The build is indeed simple, but it has everything it needs. The water is essentially just thoughtfully placed curved slopes, and the ship looks like a ship with a nicely sculpted dragonhead and a viking-style sail. All this is photographed cleanly and at an immersive angle. The selling point is the ridiculous idea though. The fierce warriors on the ship are different LEGO baby minifigs, including sewer babies from the LEGO Movie 2, all wearing LEGO Heroica helmets.
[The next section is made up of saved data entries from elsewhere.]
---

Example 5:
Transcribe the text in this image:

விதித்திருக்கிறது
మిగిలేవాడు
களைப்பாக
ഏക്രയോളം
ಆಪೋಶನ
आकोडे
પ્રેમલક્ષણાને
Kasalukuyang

If you love LEGO mecha as much as we do, we bet you will enjoy this sleek and noble Legion Royale V built by Christian Lintan. The builder has quite the repertoire of mecha on his Flickr photostream, so be sure to check out his other models.
The color-blocking looks quite expressive, with the combination of white and red proving to be eye-catching. A few trans-purple accents add a futuristic feeling, regardless of whatever their functional purpose would be. The model is proportionally attractive, and the angles utilized give off an air of sturdiness. While the mecha looks elegant, it almost gives off a pirate vibe, but with a Ninjago dragon head instead of its left hand.
The earliest LEGO Bionicle sets were drastically different from much later sets in the series, along with the constraction (constructible action) figures of today. The classic Rahi set Tarakava that inspired this revamp by [Jack Frost] uses barely any ball joints or specialized weapon elements from the Bionicle theme. Despite this, I feel it embodies the spirit of Bionicle more than the theme’s later releases. This build is part of a series of Rahi set re-imaginings, of which we recently featured Muaka and a Colony Drone.
I love how the builder kept all the iconic pieces of the original set (or rather half of the set, as there were two creatures in the original), such as the dark turquoise Kanohi mask and claw weapon used to form the creature’s huge fangs. Then there are the older-style Technic panels on the face, which keep the model as silly-looking as the set from 2001. The repetitive use of other teal elements also adds a lot of spiny character to this amphibious predator.